G20 ministers mull tax dodging plan
A sweeping effort to deter cross-border tax dodges by multinational companies that have cost governments billions topped the agenda as finance ministers from the world’s major economies gathered in Venice.
Approval of the international tax package seems likely at the Group of 20 gathering that started Friday and was to continue Saturday. But the proposals backed by U.S. President Joe Biden face a key hurdle in the U.S. Congress, where Republicans have vowed to oppose them.
Prospects for reaching a final deal later this year improved after Biden proposed setting a 15% global corporate minimum tax rate, resulting in a breakthrough in stalled international talks. An agreement was reached July 1 among 131 countries in negotiations convened by the Paris-based Organization for Economic Cooperation and Development.
The deal aims to discourage the use of often-complex accounting schemes to move profits to where the least tax is due.
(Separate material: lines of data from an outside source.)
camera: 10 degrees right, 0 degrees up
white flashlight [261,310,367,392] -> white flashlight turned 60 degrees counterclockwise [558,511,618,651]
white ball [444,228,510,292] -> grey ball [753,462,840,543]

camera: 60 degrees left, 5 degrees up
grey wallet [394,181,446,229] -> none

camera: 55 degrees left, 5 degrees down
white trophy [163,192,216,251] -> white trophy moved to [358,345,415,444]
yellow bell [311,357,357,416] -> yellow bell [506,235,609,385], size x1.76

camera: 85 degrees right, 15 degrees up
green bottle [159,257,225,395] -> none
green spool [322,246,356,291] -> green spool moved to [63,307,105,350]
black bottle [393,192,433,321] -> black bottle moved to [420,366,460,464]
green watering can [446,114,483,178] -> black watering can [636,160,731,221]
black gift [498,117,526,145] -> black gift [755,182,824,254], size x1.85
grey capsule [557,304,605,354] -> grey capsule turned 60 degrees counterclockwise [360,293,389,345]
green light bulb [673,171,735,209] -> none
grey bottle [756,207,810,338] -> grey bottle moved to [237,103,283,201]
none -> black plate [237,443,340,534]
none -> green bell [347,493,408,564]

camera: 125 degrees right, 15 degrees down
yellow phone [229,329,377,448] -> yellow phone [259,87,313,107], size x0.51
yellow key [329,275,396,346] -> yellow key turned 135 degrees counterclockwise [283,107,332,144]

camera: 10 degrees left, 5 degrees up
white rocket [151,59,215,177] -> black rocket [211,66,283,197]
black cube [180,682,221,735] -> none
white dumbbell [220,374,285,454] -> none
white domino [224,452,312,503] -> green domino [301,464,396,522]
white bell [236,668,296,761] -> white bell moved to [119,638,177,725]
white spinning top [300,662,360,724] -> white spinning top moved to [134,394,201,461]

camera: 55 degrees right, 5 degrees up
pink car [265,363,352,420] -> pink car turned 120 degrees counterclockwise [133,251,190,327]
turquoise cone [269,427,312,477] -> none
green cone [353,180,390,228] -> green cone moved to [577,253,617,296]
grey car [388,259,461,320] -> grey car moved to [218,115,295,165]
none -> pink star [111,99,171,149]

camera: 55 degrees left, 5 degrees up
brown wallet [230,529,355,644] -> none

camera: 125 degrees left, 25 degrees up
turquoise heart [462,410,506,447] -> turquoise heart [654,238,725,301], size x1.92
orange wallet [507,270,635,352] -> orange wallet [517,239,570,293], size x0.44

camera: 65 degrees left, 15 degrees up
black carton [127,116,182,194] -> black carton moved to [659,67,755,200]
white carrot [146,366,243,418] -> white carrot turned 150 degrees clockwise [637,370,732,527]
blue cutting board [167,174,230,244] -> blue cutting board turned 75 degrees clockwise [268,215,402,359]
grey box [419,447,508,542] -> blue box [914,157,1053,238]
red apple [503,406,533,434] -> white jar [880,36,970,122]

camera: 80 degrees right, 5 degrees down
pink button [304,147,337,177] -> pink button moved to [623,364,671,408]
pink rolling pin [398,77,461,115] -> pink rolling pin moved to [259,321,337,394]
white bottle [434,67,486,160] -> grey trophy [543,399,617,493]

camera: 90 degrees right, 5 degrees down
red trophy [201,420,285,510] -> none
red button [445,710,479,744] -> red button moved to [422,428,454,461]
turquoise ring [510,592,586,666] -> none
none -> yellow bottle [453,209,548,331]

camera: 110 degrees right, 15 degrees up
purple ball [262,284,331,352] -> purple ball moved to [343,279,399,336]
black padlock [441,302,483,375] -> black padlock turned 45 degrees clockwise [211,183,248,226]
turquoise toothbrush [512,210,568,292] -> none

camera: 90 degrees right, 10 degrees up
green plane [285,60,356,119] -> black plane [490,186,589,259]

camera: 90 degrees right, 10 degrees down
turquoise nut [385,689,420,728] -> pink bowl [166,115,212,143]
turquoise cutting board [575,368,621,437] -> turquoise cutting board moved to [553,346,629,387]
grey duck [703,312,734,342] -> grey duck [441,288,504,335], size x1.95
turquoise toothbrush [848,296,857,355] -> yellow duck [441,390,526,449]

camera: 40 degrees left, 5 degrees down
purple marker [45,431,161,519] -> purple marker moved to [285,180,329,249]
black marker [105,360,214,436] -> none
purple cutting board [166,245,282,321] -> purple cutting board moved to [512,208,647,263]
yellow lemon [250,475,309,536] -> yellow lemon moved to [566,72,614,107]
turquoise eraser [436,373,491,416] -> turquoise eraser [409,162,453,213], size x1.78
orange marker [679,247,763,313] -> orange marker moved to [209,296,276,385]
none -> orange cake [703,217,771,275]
The OECD deal asks countries where companies are headquartered to enact the minimum tax so that their companies would pay tax at home — even if they shift profits to subsidiaries in lowrate countries overseas, so-called tax havens. Countries have lowered their tax rates to attract the revenue, moves described by U.S. Treasury Secretary Janet Yellen as a global “race to the bottom” that the proposal could stop.
Another part of the tax package would let countries tax a portion of the profits of large and profitable companies that have no physical presence but make significant amounts of money there, such as through digital businesses like online retailing and advertising.
Endorsement by the G-20 finance ministers is likely since all 20 member countries — representing more than 80% of the global economy — signed the deal at the OECD. A thumbs-up would mean more technical work at the OECD, followed by a bid for final approval at a Group of 20 leaders’ summit Oct. 30-31 in Rome hosted by Italy, which has the rotating G-20 chair.
Adam Posen, president of the Peterson Institute for International Economics, said it was an opportunity the U.S. and the world should not miss. Asked how he would describe the deal to noneconomists, he said, “right now we got a bunch of countries ripping us off by essentially giving kickbacks to many American big multinationals, to pay their taxes there instead of in the U.S.”